Même si le CGLPL se réjouit que « la séparation des majeurs et des mineurs est bien respectée », il regrette en revanche « que les mineurs ne bénéficient pas pour autant de conditions d'accueil plus favorables ».

En outre, la contrôleuse estime que « les conditions d'hygiène, structurellement indignes, sont attentatoires à la sécurité des personnes privées de liberté en période de crise sanitaire ».

« Les cellules sont dans un état de saleté innommable et dégagent des odeurs pestilentielles » avec « des prestations de ménage insuffisantes » estime le CGLPL qui en cette période de la crise sanitaire, observe « qu’aucun protocole particulier n'a été mis en place ».

Le rapport évoque également « des matelas quasiment jamais nettoyés et encore moins désinfectés » et la fourniture d’un seul masque de protection individuelle « quasiment jamais renouvelé » aussi sans possibilité « d'accès au gel hydroalcoolique ».


- Pas d’eau potable

Le rapport s’alarme également sur le fait que « l'accès à l'eau potable est très limité » et que « les points d'eau qui sont à l'extérieur des cellules dépendent de la disponibilité et de la bonne volonté des policiers ».

Pire encore, le rapport remarque que « lorsqu'un point d'eau est installé en cellule, aucun gobelet n'est mis à disposition et les retenus sont contraints de boire dans leurs mains qu'ils ne peuvent laver ». De ce fait, pour la contrôleuse, « l'hygiène corporelle élémentaire est de facto inaccessible ».

En outre, le CGLPL rappelle qu’il dénonce « ces conditions régulièrement depuis de nombreuses années sans qu'aucune disposition ne soit réellement prise par le ministère de l'intérieur pour y remédier ».

Ensuite, le rapport revient longuement sur des visites passées et des recommandations faites à l’époque et regrette qu’en 2021 « rien n’a changé ».


- Plusieurs recommandations pour améliorer les conditions

Après des constats amers, la Contrôleuse générale formule plusieurs recommandations afin d’améliorer les conditions d’accueil.

Ainsi, elle conseille tout d’abord de « redimensionner les locaux de gardes à vue ». « Le nombre de personnes hébergées ne doit jamais excéder le nombre de personnes pouvant être effectivement accueillies dans le respect de leur dignité et, tant qu'elles s'imposent, des mesures de distanciation sanitaire », explique le rapport.

Ensuite elle exige que « ces locaux soient maintenus dans un bon état d'entretien, de maintenance et d'hygiène ».

En outre, « les conditions de couchage doivent être respectueuses de la dignité des personnes avec une banquette, un matelas et une couverture, propres et à usage individuel », explique la contrôleuse.
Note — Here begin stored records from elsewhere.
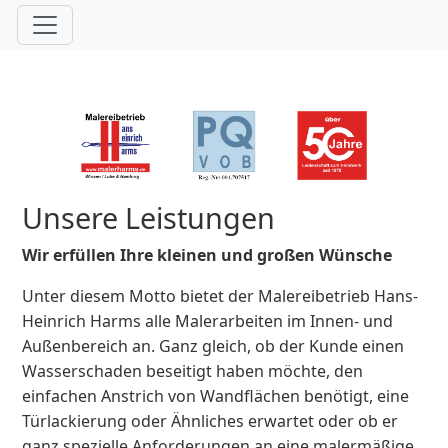
Unsere Leistungen
Wir erfüllen Ihre kleinen und großen Wünsche
Unter diesem Motto bietet der Malereibetrieb Hans-
Heinrich Harms alle Malerarbeiten im Innen- und
Außenbereich an. Ganz gleich, ob der Kunde einen
Wasserschaden beseitigt haben möchte, den
einfachen Anstrich von Wandflächen benötigt, eine
Türlackierung oder Ähnliches erwartet oder ob er
ganz spezielle Anforderungen an eine malermäßige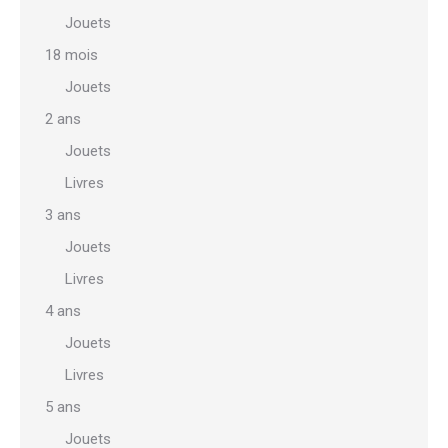
du
Jouets
produit
18 mois
Jouets
2 ans
Jouets
Livres
3 ans
Jouets
Livres
4 ans
Jouets
Livres
5 ans
Jouets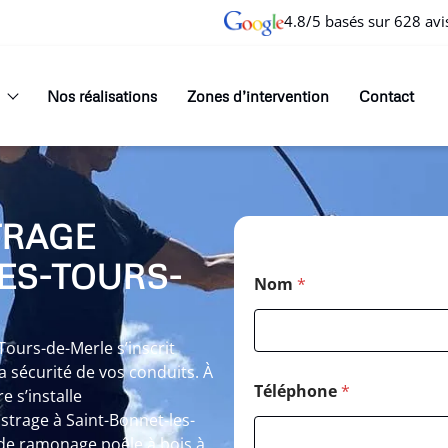
4.8/5 basés sur 628 avi
Nos réalisations
Zones d’intervention
Contact
TRAGE
ES-TOURS-
Nom
*
ours-de-Merle s’inscrit
sécurité de vos conduits. À
Téléphone
*
 s’installe
trage à Saint-Bonnet-les-
 de ramonage poêle à bois à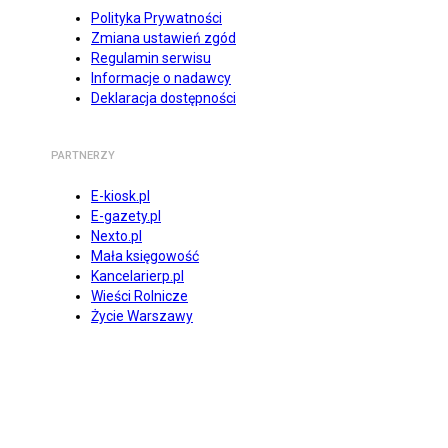
Polityka Prywatności
Zmiana ustawień zgód
Regulamin serwisu
Informacje o nadawcy
Deklaracja dostępności
PARTNERZY
E-kiosk.pl
E-gazety.pl
Nexto.pl
Mała księgowość
Kancelarierp.pl
Wieści Rolnicze
Życie Warszawy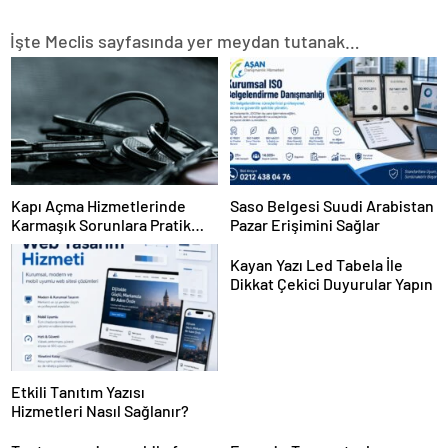
İşte Meclis sayfasında yer meydan tutanak…
Kapı Açma Hizmetlerinde
Saso Belgesi Suudi Arabistan
Karmaşık Sorunlara Pratik
Pazar Erişimini Sağlar
Çözümler
Kayan Yazı Led Tabela İle
Dikkat Çekici Duyurular Yapın
Etkili Tanıtım Yazısı
Hizmetleri Nasıl Sağlanır?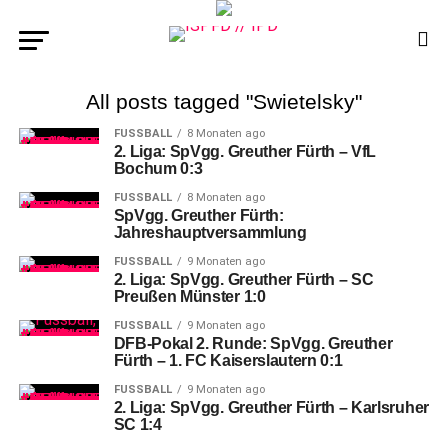
All posts tagged "Swietelsky"
FUSSBALL
8 Monaten ago
2. Liga: SpVgg. Greuther Fürth – VfL
Bochum 0:3
FUSSBALL
8 Monaten ago
SpVgg. Greuther Fürth:
Jahreshauptversammlung
FUSSBALL
9 Monaten ago
2. Liga: SpVgg. Greuther Fürth – SC
Preußen Münster 1:0
FUSSBALL
9 Monaten ago
DFB-Pokal 2. Runde: SpVgg. Greuther
Fürth – 1. FC Kaiserslautern 0:1
FUSSBALL
9 Monaten ago
2. Liga: SpVgg. Greuther Fürth – Karlsruher
SC 1:4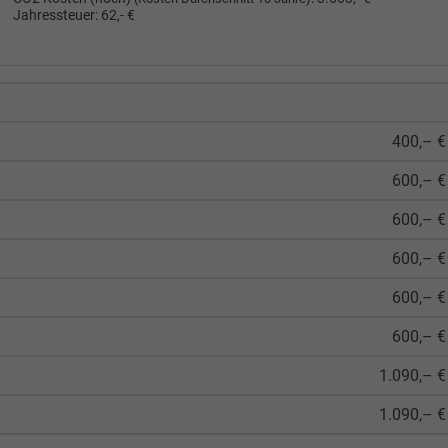
Jahressteuer:
62,- €
400,– €
600,– €
600,– €
600,– €
600,– €
600,– €
1.090,– €
1.090,– €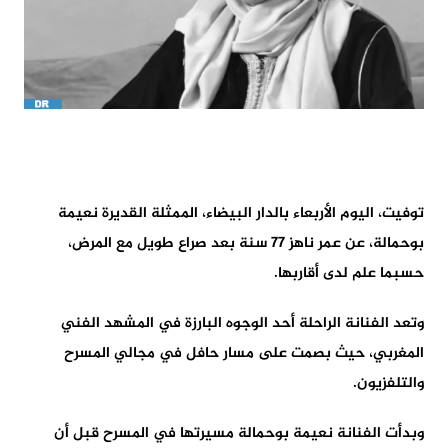
توفيت، اليوم الأربعاء بالدار البيضاء، الممثلة القديرة نعيمة
بوحمالة، عن عمر ناهز 77 سنة بعد صراع طويل مع المرض،
حسبما علم لدى أقاربها.
وتعد الفنانة الراحلة أحد الوجوه البارزة في المشهد الفني
المغربي، حيث بصمت على مسار حافل في مجالي المسرح
والتلفزيون.
وبدأت الفنانة نعيمة بوحمالة مسيرتها في المسرح قبل أن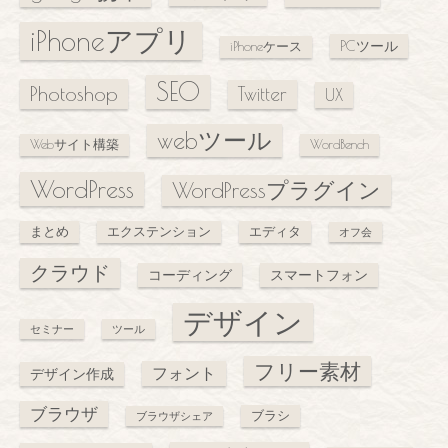
iPhoneアプリ
PCツール
iPhoneケース
SEO
Photoshop
Twitter
UX
webツール
Webサイト構築
WordBench
WordPress
WordPressプラグイン
まとめ
エクステンション
エディタ
オフ会
クラウド
コーディング
スマートフォン
デザイン
セミナー
ツール
フリー素材
フォント
デザイン作成
ブラウザ
ブラシ
ブラウザシェア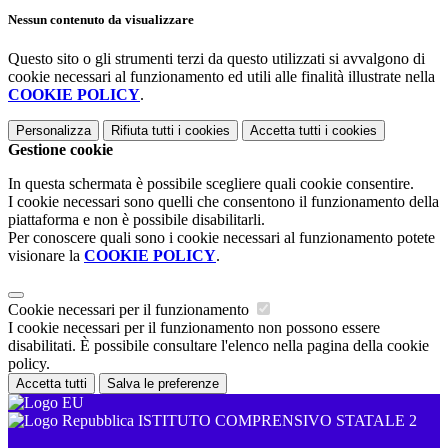
Nessun contenuto da visualizzare
Questo sito o gli strumenti terzi da questo utilizzati si avvalgono di
cookie necessari al funzionamento ed utili alle finalità illustrate nella
COOKIE POLICY
.
Personalizza
Rifiuta tutti
i cookies
Accetta tutti
i cookies
Gestione cookie
In questa schermata è possibile scegliere quali cookie consentire.
I cookie necessari sono quelli che consentono il funzionamento della
piattaforma e non è possibile disabilitarli.
Per conoscere quali sono i cookie necessari al funzionamento potete
visionare la
COOKIE POLICY
.
Cookie necessari per il funzionamento
I cookie necessari per il funzionamento non possono essere
disabilitati. È possibile consultare l'elenco nella pagina della cookie
policy.
Accetta tutti
Salva le preferenze
ISTITUTO COMPRENSIVO STATALE 2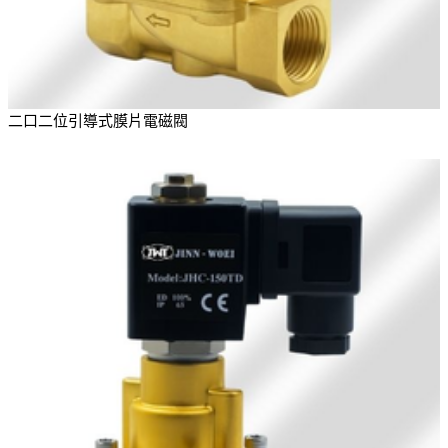
二口二位引導式膜片電磁閥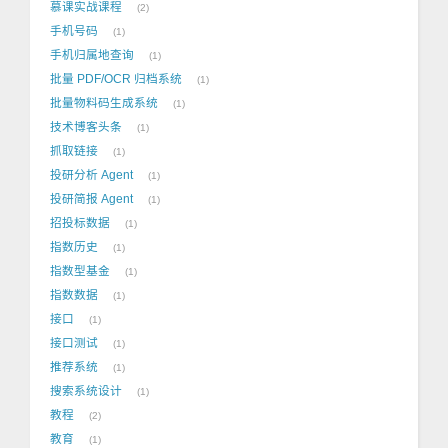
慕课实战课程
2
手机号码
1
手机归属地查询
1
批量 PDF/OCR 归档系统
1
批量物料码生成系统
1
技术博客头条
1
抓取链接
1
投研分析 Agent
1
投研简报 Agent
1
招投标数据
1
指数历史
1
指数型基金
1
指数数据
1
接口
1
接口测试
1
推荐系统
1
搜索系统设计
1
教程
2
教育
1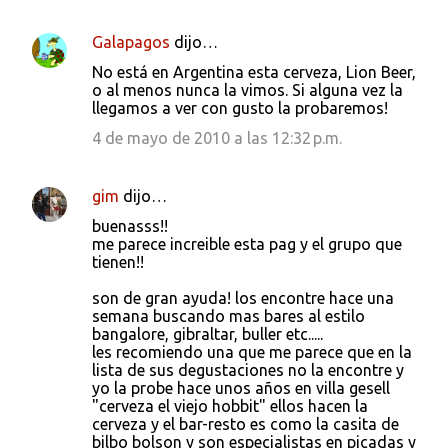
Galapagos
dijo…
No está en Argentina esta cerveza, Lion Beer,
o al menos nunca la vimos. Si alguna vez la
llegamos a ver con gusto la probaremos!
4 de mayo de 2010 a las 12:32 p.m.
gim
dijo…
buenasss!!
me parece increible esta pag y el grupo que
tienen!!
son de gran ayuda! los encontre hace una
semana buscando mas bares al estilo
bangalore, gibraltar, buller etc.....
les recomiendo una que me parece que en la
lista de sus degustaciones no la encontre y
yo la probe hace unos años en villa gesell
"cerveza el viejo hobbit" ellos hacen la
cerveza y el bar-resto es como la casita de
bilbo bolson y son especialistas en picadas y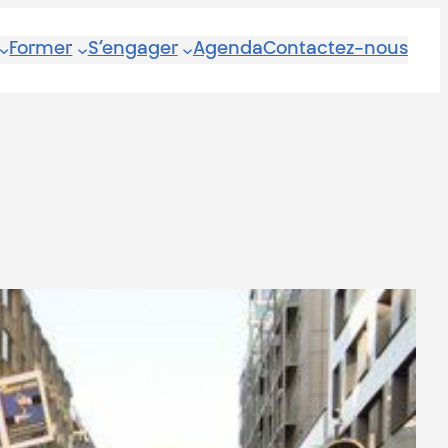
Former
S’engager
Agenda
Contactez-nous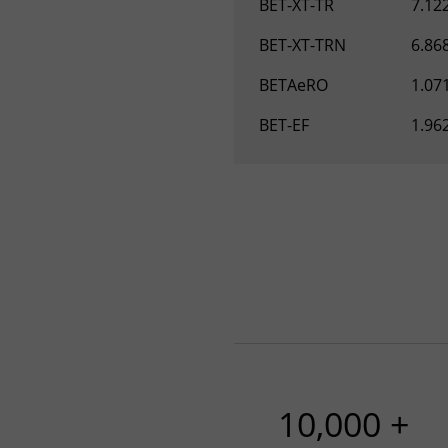
BET-XT-TR
7.12
BET-XT-TRN
6.86
BETAeRO
1.07
BET-EF
1.96
10,000 +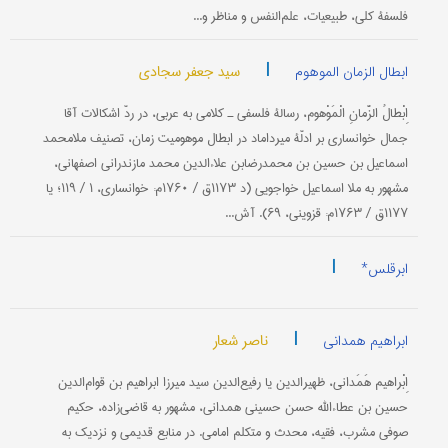
فلسفۀ كلی، طبیعیات، علم‌النفس و مناظر و...
|
سید جعفر سجادی
ابطال الزمان الموهوم
اِبْطالُ الزَّمانِ الْمَوْهوم، رسالۀ فلسفی ـ كلامی به عربی، در ردّ اشكالات آقا
جمال خوانساری بر ادلّۀ میرداماد در ابطال موهومیت زمان، تصنیف ملامحمد
اسماعیل بن حسین بن محمدرضابن علاءالدین محمد مازندرانی اصفهانی،
مشهور به ملا اسماعیل خواجویی (د ۱۱۷۳ق / ۱۷۶۰م: خوانساری، ۱ / ۱۱۹؛ یا
۱۱۷۷ق / ۱۷۶۳م: قزوینی، ۶۹). آش...
|
ابرقلس*
|
ناصر شعار
ابراهیم همدانی
اِبْراهیم هَمَدانی، ظهیرالدین یا رفیع‌الدین سید میرزا ابراهیم بن قوام‌الدین
حسین بن عطاءالله حسن حسینی همدانی، مشهور به قاضی‌زاده، حكیم
صوفی مشرب، فقیه، محدث و متكلم امامی. در منابع قدیمی ‌و نزدیك به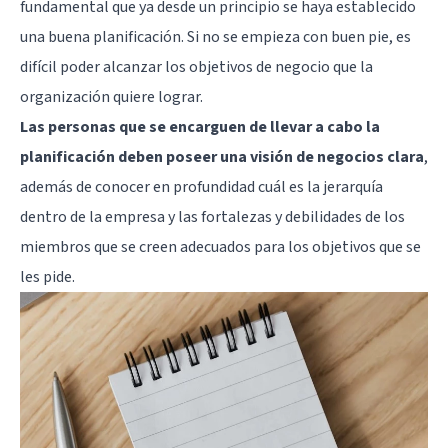
fundamental que ya desde un principio se haya establecido
una buena planificación. Si no se empieza con buen pie, es
difícil poder alcanzar los objetivos de negocio que la
organización quiere lograr.
Las personas que se encarguen de llevar a cabo la
planificación deben poseer una visión de negocios clara
,
además de conocer en profundidad cuál es la jerarquía
dentro de la empresa y las fortalezas y debilidades de los
miembros que se creen adecuados para los objetivos que se
les pide.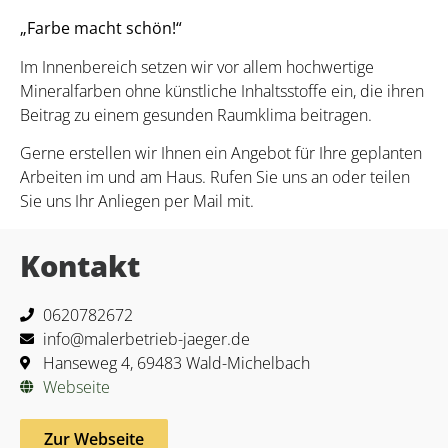
„Farbe macht schön!“
Im Innenbereich setzen wir vor allem hochwertige
Mineralfarben ohne künstliche Inhaltsstoffe ein, die ihren
Beitrag zu einem gesunden Raumklima beitragen.
Gerne erstellen wir Ihnen ein Angebot für Ihre geplanten
Arbeiten im und am Haus. Rufen Sie uns an oder teilen
Sie uns Ihr Anliegen per Mail mit.
Kontakt
0620782672
info@malerbetrieb-jaeger.de
Hanseweg 4, 69483 Wald-Michelbach
Webseite
Zur Webseite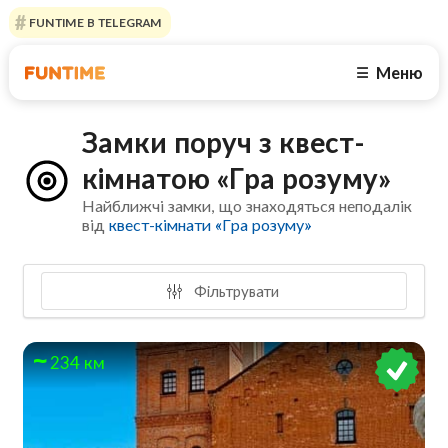
FUNTIME В TELEGRAM
Меню
☰
Замки поруч з квест-
кімнатою «Гра розуму»
Найближчі замки, що знаходяться неподалік
від
квест-кімнати «Гра розуму»
Фільтрувати
234 км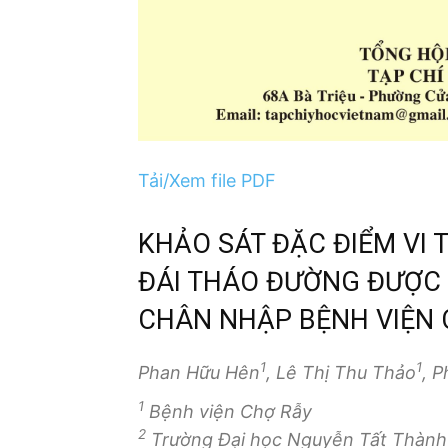
Tải/Xem file PDF
KHẢO SÁT ĐẶC ĐIỂM VI
ĐÁI THÁO ĐƯỜNG ĐƯỢC
CHÂN NHẬP BỆNH VIỆN 
1
1
Phan Hữu Hên
, Lê Thị Thu Thảo
, 
1
Bệnh viện Chợ Rẫy
2
Trường Đại học Nguyễn Tất Thành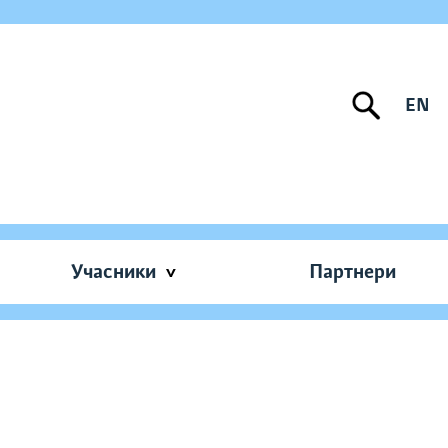
EN
Учасники
Партнери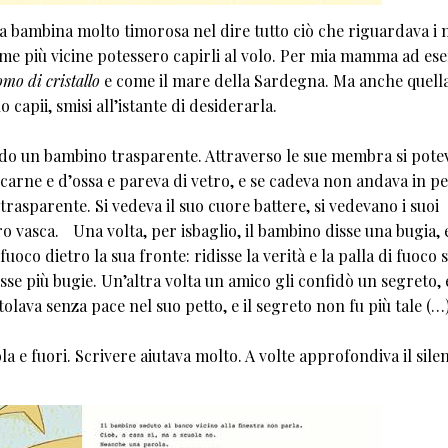
 bambina molto timorosa nel dire tutto ciò che riguardava i 
 me più vicine potessero capirli al volo. Per mia mamma ad es
mo di cristallo
e come il mare della Sardegna. Ma anche quell
 capii, smisi all’istante di desiderarla.
ndo un bambino trasparente. Attraverso le sue membra si pote
 carne e d’ossa e pareva di vetro, e se cadeva non andava in pe
 trasparente. Si vedeva il suo cuore battere, si vedevano i suoi
ro vasca. Una volta, per isbaglio, il bambino disse una bugia, 
oco dietro la sua fronte: ridisse la verità e la palla di fuoco s
disse più bugie. Un’altra volta un amico gli confidò un segreto, 
olava senza pace nel suo petto, e il segreto non fu più tale (…
 e fuori. Scrivere aiutava molto. A volte approfondiva il silen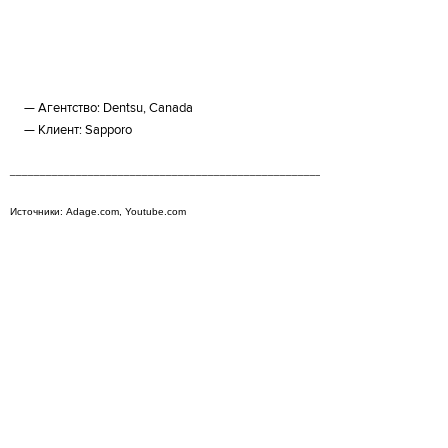
Агентство: Dentsu, Canada
Клиент: Sapporo
_______________________________________________________________________
Источники: Adage.com, Youtube.com
Просмотры
Расскажите друзьям
2412
Комментарии
Load comments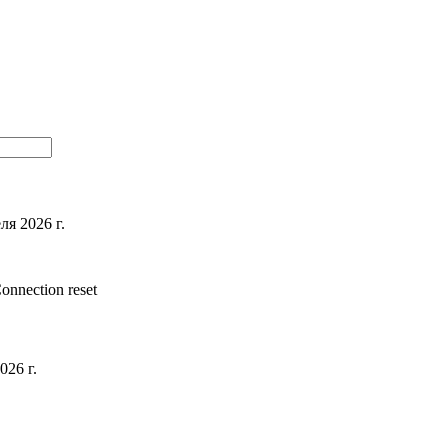
ля 2026 г.
nnection reset
026 г.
De plus, elle souhaite que « ces personnes doivent être informées dès leur arrivée de la possibilité d'accéder à des installations sanitaires » tout en appliquant « les mesures de santé publique identiques à celles de la population générale ».

Enfin, elle rappelle que « nul ne doit rester enfermé dans un local et dans des conditions non conformes aux présentes recommandations ».

Pour conclure son rapport, Dominique Simonnot regrette « le caractère récurrent des manquements relevés ainsi que l'absence d'amélioration de cette situation au cours des dix dernières années » et espère « une mise en place d'une politique globale de réhabilitation des locaux de police et d'amélioration de l'hygiène ».